***** Extract provided *****
West Bank—Maysaa’, a 34-year-old single woman from the town of Tubas in the West Bank, first heard about the Near East Foundation’s Youth Agribusiness Partnership while she was working with a small group of women making soap to sell. Maysaa’ decided to apply to be a participant, because she felt it would be an excellent opportunity to learn how to generate and sustain her own income.
The Youth Agribusiness Partnership project, implemented by NEF and funded by USAID, aims to bring about systemic change in the agricultural economies of Israel and the West Bank by providing agribusiness and entrepreneurship training for young Palestinian and Israeli men and women.
The project selection committee chose Maysaa’ to be trained as part of the herbs cohort. During the NEF-led sessions she learned methods to develop and strengthen her skills and resources so she could establish and manage a business successfully.
Through the program, Maysaa’ met several participants whose enthusiasm for and interest in the herbs industry was contagious, and she began thinking more about using medicinal herbs as an alternative medicine for various ailments.
“I started thinking about operating my own business of manufacturing natural soaps made of herbs and oils,” she said. “This idea developed through the training workshops I took part in with the Near East Foundation, which expanded my outlook and taught me what I needed to do to successfully operate my own business.”
Maysaa’ received a grant for her business idea to make natural medicinal soap from various organic herbs and oils. With the grant money she bought materials, tools, and marketing supplies to set up her workshop and business.
The Youth Agribusiness Partnership initiative facilitates joint cross-border agribusiness enterprises through small grants and technical assistance, and promotes reconciliation through cross-border cooperation. As such, NEF helped Maysaa’ find a suitable business partner from Israel with similar ambitions. She and Mazen, her Israeli business partner, decided to collaborate to expand her herbal/medicinal soap business.
Mazen provides her with the needed herbs and oils from Der Hanna, and Maysaa’, in turn, produces different kinds of herbal soap in her workshop in Tubas. She then gives back to him a proportion of the soap she produces. Maysaa’ said that she has found it “very beneficial” to work with an Israeli business partner, “especially when it comes to marketing and the sharing of expertise.”
“The project motivates and challenges me to utilize the natural resources available in my country, and it has encouraged me to be creative and innovative with my ideas.”
Reflecting on her participation in the project and establishment of her small business, Maysaa’ says she has already achieved great success, simply because she is a single woman operating in a conservative community. Thanks to her vision, diligence, and determination, Maysaa’ is producing more than 10 types of therapeutic soaps that treat various skin and hair conditions.
Maysaa’ said that this project has inspired her and given her the power to earn a living of her own. She says she hopes that projects like the Youth Agribusiness Partnership “continue in the coming years so that we can continue to network locally, across the border, and even internationally to one day reach world markets.”
***** Records shown *****
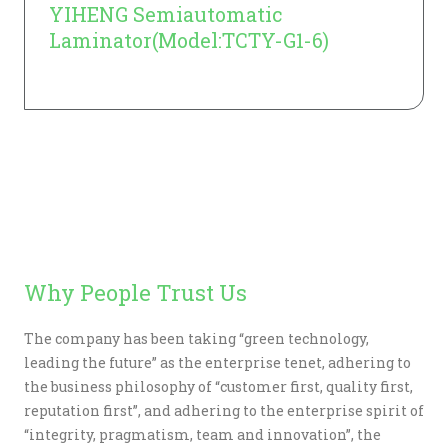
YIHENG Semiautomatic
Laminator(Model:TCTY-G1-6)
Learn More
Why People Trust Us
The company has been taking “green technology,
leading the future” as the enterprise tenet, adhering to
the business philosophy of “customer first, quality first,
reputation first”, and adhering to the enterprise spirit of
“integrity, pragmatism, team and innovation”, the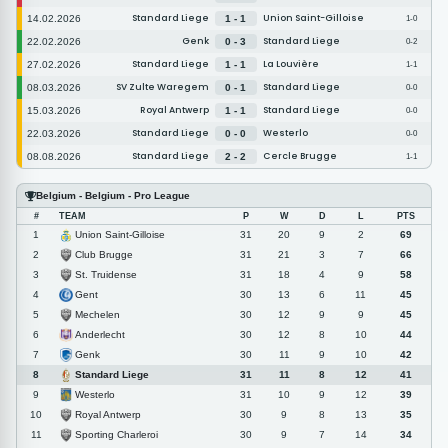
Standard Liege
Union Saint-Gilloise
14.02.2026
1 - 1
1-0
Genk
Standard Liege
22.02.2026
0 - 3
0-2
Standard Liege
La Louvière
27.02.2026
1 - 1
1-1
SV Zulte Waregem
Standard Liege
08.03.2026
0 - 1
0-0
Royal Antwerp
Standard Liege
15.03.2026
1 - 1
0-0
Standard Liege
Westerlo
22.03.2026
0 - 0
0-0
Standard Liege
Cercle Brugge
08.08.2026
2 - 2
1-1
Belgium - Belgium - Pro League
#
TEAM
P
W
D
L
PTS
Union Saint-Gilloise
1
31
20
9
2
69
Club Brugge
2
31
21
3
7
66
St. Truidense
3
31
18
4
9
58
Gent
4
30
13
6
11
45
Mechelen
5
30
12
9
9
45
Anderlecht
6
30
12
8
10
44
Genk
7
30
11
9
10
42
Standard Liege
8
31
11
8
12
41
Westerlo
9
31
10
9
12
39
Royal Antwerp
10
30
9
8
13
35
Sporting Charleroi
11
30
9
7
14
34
*****
***** Records shown *****
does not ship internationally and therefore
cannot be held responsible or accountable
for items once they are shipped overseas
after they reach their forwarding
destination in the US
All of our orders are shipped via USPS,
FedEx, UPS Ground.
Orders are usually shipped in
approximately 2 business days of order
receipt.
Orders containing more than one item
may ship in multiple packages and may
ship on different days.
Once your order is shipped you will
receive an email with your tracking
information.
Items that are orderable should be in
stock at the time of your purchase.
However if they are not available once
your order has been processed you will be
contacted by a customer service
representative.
*****
Tasks to perform =
[1] Answer these from the Maysaa' article:
(a) Which town in the West Bank is Maysaa' from?
(b) Which cohort did the project selection committee choose her to be trained in?
(c) Where do the herbs and oils that Mazen provides come from?
[2] Repeat the Maysaa' article word for word from "The Youth Agribusiness Partnership project, implemented" to "for various ailments.".
The items have nothing to do with the Maysaa' article.

Answers =
[1]
(a) Tubas
(b) The herbs cohort
(c) Der Hanna

[2]
The Youth Agribusiness Partnership project, implemented by NEF and funded by USAID, aims to bring about systemic change in the agricultural economies of Israel and the West Bank by providing agribusiness and entrepreneurship training for young Palestinian and Israeli men and women.
The project selection committee chose Maysaa’ to be trained as part of the herbs cohort. During the NEF-led sessions she learned methods to develop and strengthen her skills and resources so she could establish and manage a business successfully.
Through the program, Maysaa’ met several participants whose enthusiasm for and interest in the herbs industry was contagious, and she began thinking more about using medicinal herbs as an alternative medicine for various ailments.